I proudly celebrate our great city’s rich history, but I do not believe that we are defined by our history alone. We will always be the City of Five Flags — but now is the time for us to turn our focus to our city’s bright future.
Mayor Ashton Hayward
The silly season has come to the City of Five Flags.
Not that long ago the city of Pensacola, and then the Escambia County Commission, entered the fray over the Confederate battle flag. (This is the same flag that, until recently, festooned Bo and Luke Duke’s Charger, The General Lee.) Such was necessitated by the shifting tide of public opinion over flying the Stars and Bars as part of the area’s iconic, perhaps outdated, brand: the “City of Five Flags” is market-speak that compactly conveys Pensacola’s long and interesting history on the Gulf Coast. That the battle flag offended some, however, was undeniable and a community dependent on tourist dollars does not need to be provocative.
The solution was to substitute the first national flag of the Confederacy. Such a flag would maintain the context of the message, but without the bitter aftertaste. And the new flag was a suitable stand-in precisely because it was unrecognizable. (The Confederates dumped it after a short career because it was easily confused with the Betsy Ross flag.)
…the new marketing message for the City of Five Flags is this: come for the history, just not that one.
Yesterday our lawmakers voted to remove the first national flag. It is not because it became notorious overnight. It has not been identified with any particular hate group; nor has it, as Pensacola’s mayor puts it, become “a painful symbol of racial hatred and intolerance.” Rather, one must surmise its removal is the result of a whole new wave of protest, which I call confederaphobia: a fear of all things confederate. Because Pensacola was part of that past, a politically incorrect past, the politicians aim to airbrush it out of the public square. So the new marketing message for the City of Five Flags is this: come for the history, just not that one.
The state flag of Florida will now fly in its place. The problem is, the replacement, any replacement, disrupts the context provided by the other four. As it stands, the message is just as stark as if the pole had been left empty. (Ironically, nearly all of the states of the original Confederacy incorporate elements of the battle flag in their own flags, including Florida.) The politicians might be better served by ditching the French, English and Spanish flags and getting out of the history promotion business altogether.
The lessons for genealogists are disturbing.
The politicization of history is having a chilling effect on our craft. Sensitivity and respect, yes. But fear of giving offense shuts down discussion. Conversely, the pursuit of “politically correct” narratives conflict with our best practices. Think of it as an expansion of the old problem of how to deal with the crazy old aunt who died in an asylum.
The polestar for the genealogist is honesty. The criticism of the field before the Genealogical Proof Standard came on the scene was that it was about achieving approved narratives, a feel-good contrivance for the collection of famous dead psuedo-relatives. As many professionals will tell you, today’s emphasis on accuracy sends many away disappointed because their family story was not a life-affirming discovery. The PBS hit, Finding Your Roots, was justly criticized for indulging this sort of nonsense. (Actor Ben Affleck had talked the host into omitting mention of a slave-owning ancestor.)

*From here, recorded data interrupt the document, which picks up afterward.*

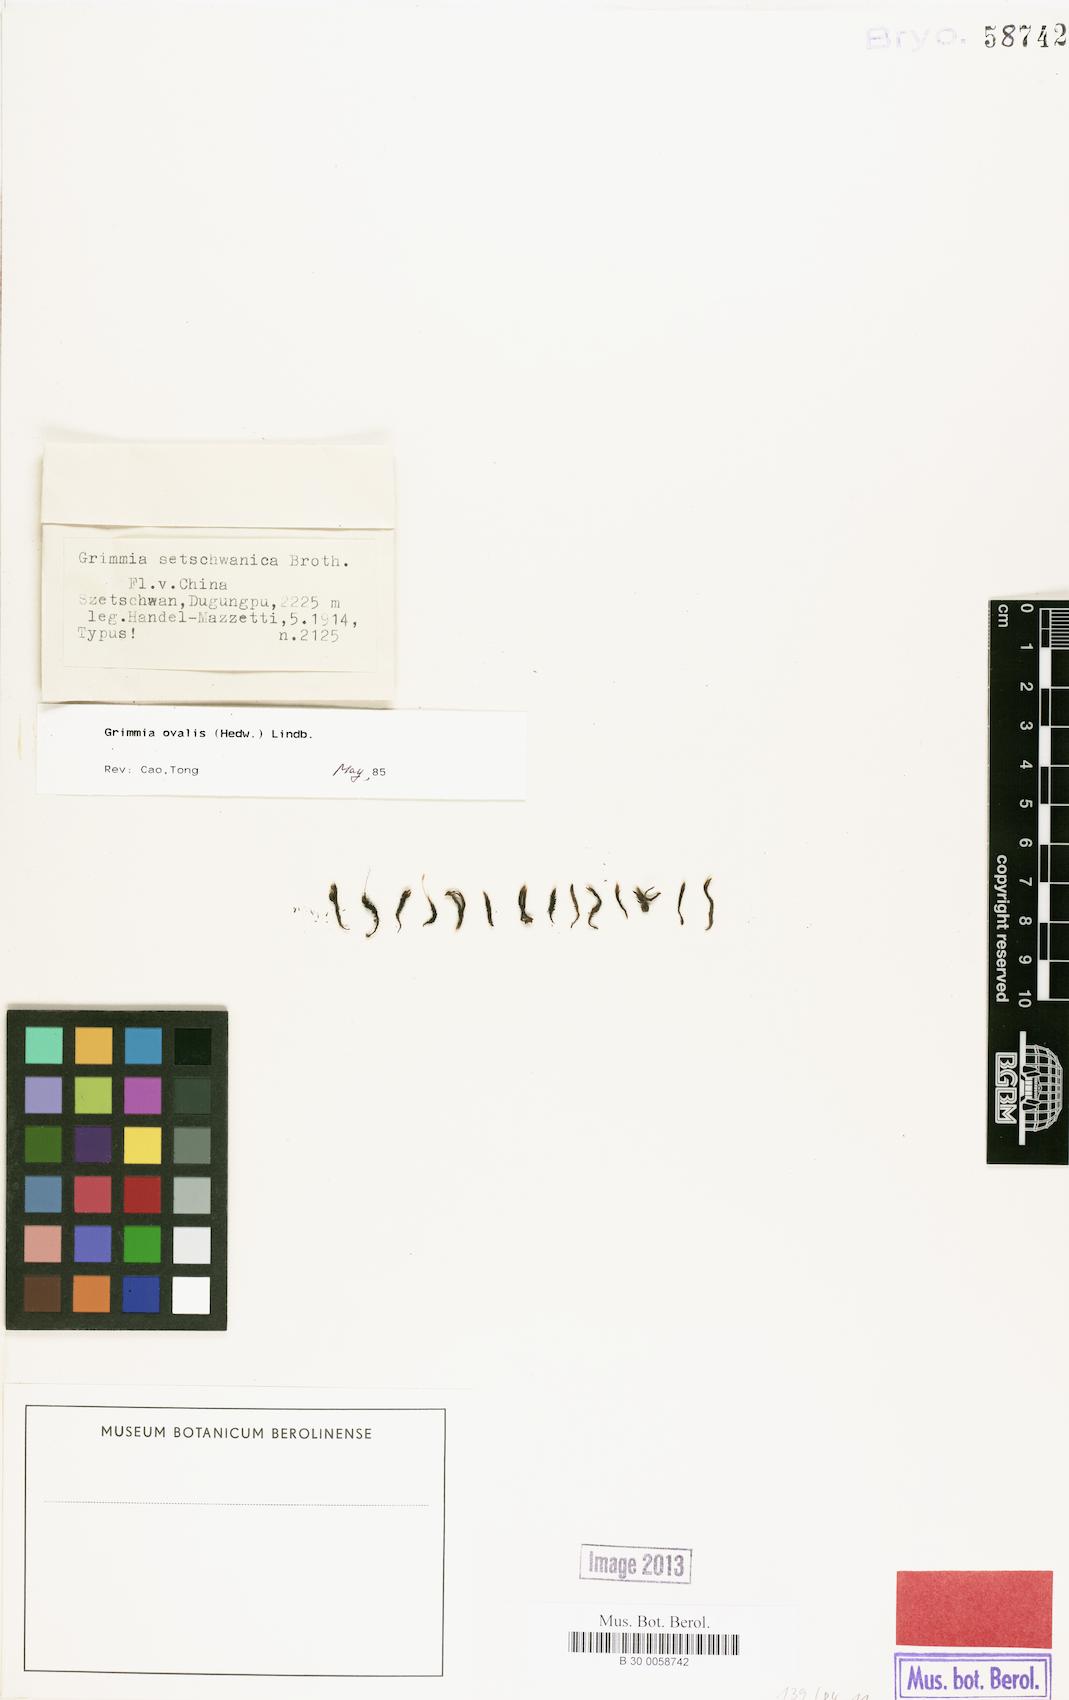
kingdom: Plantae
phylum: Bryophyta
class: Bryopsida
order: Grimmiales
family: Grimmiaceae
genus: Grimmia
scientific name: Grimmia ovalis
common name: Oval grimmia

…the story of Pensacola’s relationship with her people of color might just be surprising.
Ironically, confederaphobia also complicates the task of black family researchers.
I learned from go-to expert Frazine Taylor that slave research can be daunting. Dogged persistence and hard work is required. Part of that work requires the black family historian to get as throughly familiar with the institution of southern slavery as possible, advice that I would offer to any researcher of the period. See, e.g., Reclaiming Kin (Slave Research: Four Things You Need to Know). To do that, the stereotypes that make for compelling political narratives or offer the moral high ground will not do. Uncle Tom’s Cabin and Gone with the Wind cannot be the basis for a proper understanding of the antebellum south. Thus dispatched, the story of Pensacola’s relationship with her people of color might just be surprising. But in today’s ahistorical climate it may be difficult to pick up Blassingame’s The Slave Community or Owsley’s Plain Folk of the Old South without feeling someone’s withering stare.
If the foundational principal of good genealogy is owning up to the truth of our past, warts and all, then the present wind will blow us no good.